◆ **TASK INSTRUCTIONS**
Among the entries below, only the lines starting at the one with "TTL: 通常固定（Chrome 默认 60 秒，不完全遵守 DNS" and ending at the one with "In winkelmand", both included, are to be printed exactly.

□ □ □

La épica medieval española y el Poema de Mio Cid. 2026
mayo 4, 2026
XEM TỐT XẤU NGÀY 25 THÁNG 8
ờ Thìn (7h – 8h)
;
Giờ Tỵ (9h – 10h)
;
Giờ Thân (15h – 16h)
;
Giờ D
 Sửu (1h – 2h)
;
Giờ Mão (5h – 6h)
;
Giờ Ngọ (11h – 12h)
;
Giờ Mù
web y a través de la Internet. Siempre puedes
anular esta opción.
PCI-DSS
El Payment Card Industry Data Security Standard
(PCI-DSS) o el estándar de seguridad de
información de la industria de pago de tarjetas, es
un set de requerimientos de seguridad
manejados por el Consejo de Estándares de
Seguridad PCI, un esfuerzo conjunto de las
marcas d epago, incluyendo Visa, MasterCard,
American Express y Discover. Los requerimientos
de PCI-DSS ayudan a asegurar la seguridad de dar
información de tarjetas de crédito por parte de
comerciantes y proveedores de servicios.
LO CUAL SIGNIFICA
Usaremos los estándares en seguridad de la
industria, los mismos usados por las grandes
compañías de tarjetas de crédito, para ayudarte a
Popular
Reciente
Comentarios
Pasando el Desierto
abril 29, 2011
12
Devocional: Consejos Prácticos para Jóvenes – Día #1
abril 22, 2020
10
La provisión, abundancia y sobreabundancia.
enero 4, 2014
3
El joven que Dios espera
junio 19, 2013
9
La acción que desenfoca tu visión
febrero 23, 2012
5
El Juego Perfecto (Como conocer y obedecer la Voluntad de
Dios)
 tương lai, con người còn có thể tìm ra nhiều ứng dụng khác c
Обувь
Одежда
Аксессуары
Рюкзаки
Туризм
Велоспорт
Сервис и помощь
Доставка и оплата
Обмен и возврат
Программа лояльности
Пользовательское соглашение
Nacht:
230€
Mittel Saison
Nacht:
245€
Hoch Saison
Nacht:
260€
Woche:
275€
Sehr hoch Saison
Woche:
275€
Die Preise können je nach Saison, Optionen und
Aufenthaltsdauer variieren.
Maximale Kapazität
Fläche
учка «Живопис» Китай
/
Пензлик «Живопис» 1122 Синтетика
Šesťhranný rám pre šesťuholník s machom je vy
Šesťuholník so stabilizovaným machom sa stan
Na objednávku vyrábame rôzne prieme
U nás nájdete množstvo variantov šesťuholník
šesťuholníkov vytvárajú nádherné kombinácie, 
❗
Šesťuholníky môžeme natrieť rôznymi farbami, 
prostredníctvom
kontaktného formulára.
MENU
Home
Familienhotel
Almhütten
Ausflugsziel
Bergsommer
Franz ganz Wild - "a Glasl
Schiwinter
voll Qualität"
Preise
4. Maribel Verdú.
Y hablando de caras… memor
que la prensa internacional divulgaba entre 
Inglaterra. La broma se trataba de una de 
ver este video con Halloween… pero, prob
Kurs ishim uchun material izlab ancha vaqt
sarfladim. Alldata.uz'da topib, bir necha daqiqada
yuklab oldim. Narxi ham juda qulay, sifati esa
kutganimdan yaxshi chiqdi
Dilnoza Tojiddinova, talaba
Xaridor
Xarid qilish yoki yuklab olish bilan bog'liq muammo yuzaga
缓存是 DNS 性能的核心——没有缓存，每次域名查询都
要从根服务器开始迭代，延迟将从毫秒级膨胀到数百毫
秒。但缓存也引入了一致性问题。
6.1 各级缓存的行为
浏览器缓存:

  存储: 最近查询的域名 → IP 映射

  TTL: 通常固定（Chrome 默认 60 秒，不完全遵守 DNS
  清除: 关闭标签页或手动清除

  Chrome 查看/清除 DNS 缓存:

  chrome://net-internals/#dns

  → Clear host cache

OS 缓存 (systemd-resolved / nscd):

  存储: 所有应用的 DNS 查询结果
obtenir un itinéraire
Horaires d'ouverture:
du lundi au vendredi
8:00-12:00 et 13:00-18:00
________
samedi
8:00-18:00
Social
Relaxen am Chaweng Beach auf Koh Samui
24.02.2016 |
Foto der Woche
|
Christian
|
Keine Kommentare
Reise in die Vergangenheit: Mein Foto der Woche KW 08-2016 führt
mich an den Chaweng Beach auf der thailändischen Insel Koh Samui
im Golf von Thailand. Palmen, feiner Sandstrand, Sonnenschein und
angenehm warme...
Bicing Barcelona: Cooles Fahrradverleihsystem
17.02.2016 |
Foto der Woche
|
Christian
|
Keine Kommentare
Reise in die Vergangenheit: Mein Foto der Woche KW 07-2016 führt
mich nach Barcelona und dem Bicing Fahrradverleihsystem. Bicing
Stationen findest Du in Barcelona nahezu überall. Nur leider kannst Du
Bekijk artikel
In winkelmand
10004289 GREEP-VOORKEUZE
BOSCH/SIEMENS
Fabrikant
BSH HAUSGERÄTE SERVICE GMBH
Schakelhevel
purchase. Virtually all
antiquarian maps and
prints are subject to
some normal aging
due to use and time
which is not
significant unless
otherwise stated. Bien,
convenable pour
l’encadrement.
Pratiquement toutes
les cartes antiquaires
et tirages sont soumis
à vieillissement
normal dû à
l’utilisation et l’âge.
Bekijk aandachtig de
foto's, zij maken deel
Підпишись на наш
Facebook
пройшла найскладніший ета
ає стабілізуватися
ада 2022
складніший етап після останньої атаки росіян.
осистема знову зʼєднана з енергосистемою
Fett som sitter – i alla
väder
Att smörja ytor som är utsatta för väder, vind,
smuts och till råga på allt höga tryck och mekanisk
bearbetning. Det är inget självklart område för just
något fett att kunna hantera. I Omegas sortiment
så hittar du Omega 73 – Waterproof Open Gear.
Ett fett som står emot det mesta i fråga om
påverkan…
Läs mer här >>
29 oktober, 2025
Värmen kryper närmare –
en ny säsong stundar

□ □ □

◆ **OUTPUT FOR THIS EXERCISE**
  TTL: 通常固定（Chrome 默认 60 秒，不完全遵守 DNS
  清除: 关闭标签页或手动清除

  Chrome 查看/清除 DNS 缓存:

  chrome://net-internals/#dns

  → Clear host cache

OS 缓存 (systemd-resolved / nscd):

  存储: 所有应用的 DNS 查询结果
obtenir un itinéraire
Horaires d'ouverture:
du lundi au vendredi
8:00-12:00 et 13:00-18:00
________
samedi
8:00-18:00
Social
Relaxen am Chaweng Beach auf Koh Samui
24.02.2016 |
Foto der Woche
|
Christian
|
Keine Kommentare
Reise in die Vergangenheit: Mein Foto der Woche KW 08-2016 führt
mich an den Chaweng Beach auf der thailändischen Insel Koh Samui
im Golf von Thailand. Palmen, feiner Sandstrand, Sonnenschein und
angenehm warme...
Bicing Barcelona: Cooles Fahrradverleihsystem
17.02.2016 |
Foto der Woche
|
Christian
|
Keine Kommentare
Reise in die Vergangenheit: Mein Foto der Woche KW 07-2016 führt
mich nach Barcelona und dem Bicing Fahrradverleihsystem. Bicing
Stationen findest Du in Barcelona nahezu überall. Nur leider kannst Du
Bekijk artikel
In winkelmand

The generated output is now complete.